ただし、聖子が希美だけを思って連絡したとは言い切れません。紗春は天童へ一樹の居場所を教え、聖子の家へ入り、携帯電話の契約書を探しています。

聖子の中には、紗春が次に何をするか分からないという恐怖があります。児童相談所が介入すれば、紗春の行動を制限できるかもしれないという無意識の期待が混ざった可能性もあります。

聖子の行動を評価する際には、希美を守る必要性と、紗春へ対する自己防衛を分けて考えるべきです。

紗春との約束より子どもの安全を優先した意味

第9話冒頭の不干渉の約束は、二人の妻の生活を一時的に守るものでした。しかし希美の傷が見つかったことで、その約束が誰のためのものだったのかが問われます。

約束が守っていたのは子どもではなく大人の秘密

聖子と紗春は、栄大、亜季、希美のために互いの罪を黙ると考えていました。しかし実際に守られていたのは、大人たちが責任を問われず現在の生活を続けられる状態です。

子どもたちは何も知らないままですが、栄大は家族を監視し、亜季は大人の会話を運び、希美は恐怖を身体で表しています。

不干渉の約束を守るほど、子どもの異変へ踏み込めなくなるなら、その約束は子どもを守るものではありません。

聖子は初めて別の母親より子ども本人を選んだ

聖子はこれまで、紗春が希美を守る母親であることを理由に、幸雄の死を警察へ知らせませんでした。紗春を失えば、希美が一人になると考えたからです。

しかし第9話では、紗春を守ることと希美を守ることが同じではないと気づきます。紗春が良い母親だと信じたい気持ちより、実際に目の前へ現れた傷を優先しました。

その選択が正しい疑いに基づいていたかは今後の確認が必要です。それでも、母親の事情だけで子どもの傷を見ないことにしなかった点は大きな変化です。

聖子自身も子どもへ嘘をつき続けている矛盾

聖子は希美の安全を守ろうとしますが、自分の子どもである栄大と亜季には、一樹の生存を隠し続けています。他人の家庭へ正しさを求めながら、自分の家庭でも子どもを秘密へ巻き込んでいる状態です。

栄大がスマートフォンを盗み見ようとした責任

栄大が聖子のスマートフォンへ手を伸ばした行動は、褒められるものではありません。しかし、そうしなければ何も知ることができない家庭環境を作ったのは大人たちです。

聖子は栄大を守るために嘘をついたつもりですが、栄大は母親を信じられず、一人で事件を調べています。説明を受ける子どもではなく、親の不正を暴く監視者へ変わりました。
# # # # # # #
課題
以下の(a)〜(c)が抜粋の内容と一致するかを判定し、それぞれ「はい」か「いいえ」で答え、判定の根拠となる抜粋中の語句をそのまま引用せよ。(a) 紗春は天童へ一樹の居場所を教えた。(b) 聖子は栄大と亜季に一樹が生きていることを伝えている。(c) 第9話冒頭の不干渉の約束は、子どもたちの生活を一時的に守るものだった。

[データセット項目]
# # # # # # #
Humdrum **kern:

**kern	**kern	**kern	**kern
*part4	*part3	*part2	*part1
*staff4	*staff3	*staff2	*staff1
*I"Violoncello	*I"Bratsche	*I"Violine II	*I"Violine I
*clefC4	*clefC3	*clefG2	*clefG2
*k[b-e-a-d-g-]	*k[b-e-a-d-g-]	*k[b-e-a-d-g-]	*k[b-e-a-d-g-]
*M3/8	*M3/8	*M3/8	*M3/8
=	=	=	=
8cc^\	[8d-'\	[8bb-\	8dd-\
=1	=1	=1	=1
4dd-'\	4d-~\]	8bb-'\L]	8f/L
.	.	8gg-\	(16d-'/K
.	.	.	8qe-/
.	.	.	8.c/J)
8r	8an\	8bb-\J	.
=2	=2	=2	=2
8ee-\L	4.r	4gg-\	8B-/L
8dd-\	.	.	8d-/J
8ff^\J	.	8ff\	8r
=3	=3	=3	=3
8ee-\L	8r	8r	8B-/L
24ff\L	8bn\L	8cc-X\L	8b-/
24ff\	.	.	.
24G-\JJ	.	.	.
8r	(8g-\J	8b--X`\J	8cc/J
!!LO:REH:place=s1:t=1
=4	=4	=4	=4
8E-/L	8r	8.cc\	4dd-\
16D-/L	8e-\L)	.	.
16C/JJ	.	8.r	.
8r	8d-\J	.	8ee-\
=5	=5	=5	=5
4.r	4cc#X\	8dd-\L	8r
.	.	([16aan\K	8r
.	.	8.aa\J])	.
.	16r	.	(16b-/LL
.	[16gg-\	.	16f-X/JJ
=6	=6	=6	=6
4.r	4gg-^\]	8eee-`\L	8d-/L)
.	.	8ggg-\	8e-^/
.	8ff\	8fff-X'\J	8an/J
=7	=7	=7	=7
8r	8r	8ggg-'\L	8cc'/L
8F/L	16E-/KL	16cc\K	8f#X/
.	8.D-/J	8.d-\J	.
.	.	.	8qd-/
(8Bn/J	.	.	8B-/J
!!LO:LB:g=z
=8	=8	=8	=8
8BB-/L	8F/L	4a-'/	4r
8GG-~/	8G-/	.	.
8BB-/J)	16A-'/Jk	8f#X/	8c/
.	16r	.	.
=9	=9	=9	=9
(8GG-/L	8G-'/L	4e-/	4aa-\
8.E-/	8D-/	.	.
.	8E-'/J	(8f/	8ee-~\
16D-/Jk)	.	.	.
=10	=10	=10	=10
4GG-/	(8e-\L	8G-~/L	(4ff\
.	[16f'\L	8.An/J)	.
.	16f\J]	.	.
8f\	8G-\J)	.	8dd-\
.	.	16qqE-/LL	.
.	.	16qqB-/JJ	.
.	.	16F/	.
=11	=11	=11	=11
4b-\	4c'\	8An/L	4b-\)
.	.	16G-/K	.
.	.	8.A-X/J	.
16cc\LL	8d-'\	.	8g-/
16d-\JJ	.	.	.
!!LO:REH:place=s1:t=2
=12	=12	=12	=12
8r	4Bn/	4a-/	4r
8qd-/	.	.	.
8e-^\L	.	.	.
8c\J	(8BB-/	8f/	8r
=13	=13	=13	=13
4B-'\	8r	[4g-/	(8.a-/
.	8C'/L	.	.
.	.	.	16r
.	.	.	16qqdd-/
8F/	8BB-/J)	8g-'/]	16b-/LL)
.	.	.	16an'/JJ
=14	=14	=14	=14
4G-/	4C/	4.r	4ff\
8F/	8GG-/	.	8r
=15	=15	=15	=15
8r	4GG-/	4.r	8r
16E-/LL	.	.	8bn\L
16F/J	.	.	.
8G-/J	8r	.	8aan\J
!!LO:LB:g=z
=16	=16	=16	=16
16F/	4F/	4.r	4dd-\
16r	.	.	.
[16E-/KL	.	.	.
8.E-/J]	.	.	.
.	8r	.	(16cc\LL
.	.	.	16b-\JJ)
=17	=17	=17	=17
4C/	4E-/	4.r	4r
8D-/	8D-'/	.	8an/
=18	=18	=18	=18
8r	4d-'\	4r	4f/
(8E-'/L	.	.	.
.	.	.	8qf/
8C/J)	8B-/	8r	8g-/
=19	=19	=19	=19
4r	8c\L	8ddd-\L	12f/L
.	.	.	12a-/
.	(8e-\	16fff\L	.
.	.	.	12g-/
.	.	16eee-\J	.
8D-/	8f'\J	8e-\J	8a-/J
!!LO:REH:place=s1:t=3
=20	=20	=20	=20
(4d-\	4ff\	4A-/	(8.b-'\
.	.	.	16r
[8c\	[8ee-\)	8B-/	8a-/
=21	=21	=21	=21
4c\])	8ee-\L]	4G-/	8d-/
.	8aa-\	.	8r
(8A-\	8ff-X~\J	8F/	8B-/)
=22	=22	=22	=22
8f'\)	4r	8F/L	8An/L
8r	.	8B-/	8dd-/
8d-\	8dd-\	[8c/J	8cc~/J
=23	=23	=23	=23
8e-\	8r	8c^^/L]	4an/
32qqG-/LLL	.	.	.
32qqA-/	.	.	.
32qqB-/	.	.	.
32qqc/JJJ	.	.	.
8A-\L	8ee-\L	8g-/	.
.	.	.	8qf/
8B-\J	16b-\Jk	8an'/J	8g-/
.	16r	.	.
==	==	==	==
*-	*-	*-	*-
# # # # # # #
完成した解答
(a) はい。「紗春は天童へ一樹の居場所を教え」
(b) いいえ。「自分の子どもである栄大と亜季には、一樹の生存を隠し続けています」
(c) いいえ。「二人の妻の生活を一時的に守るものでした」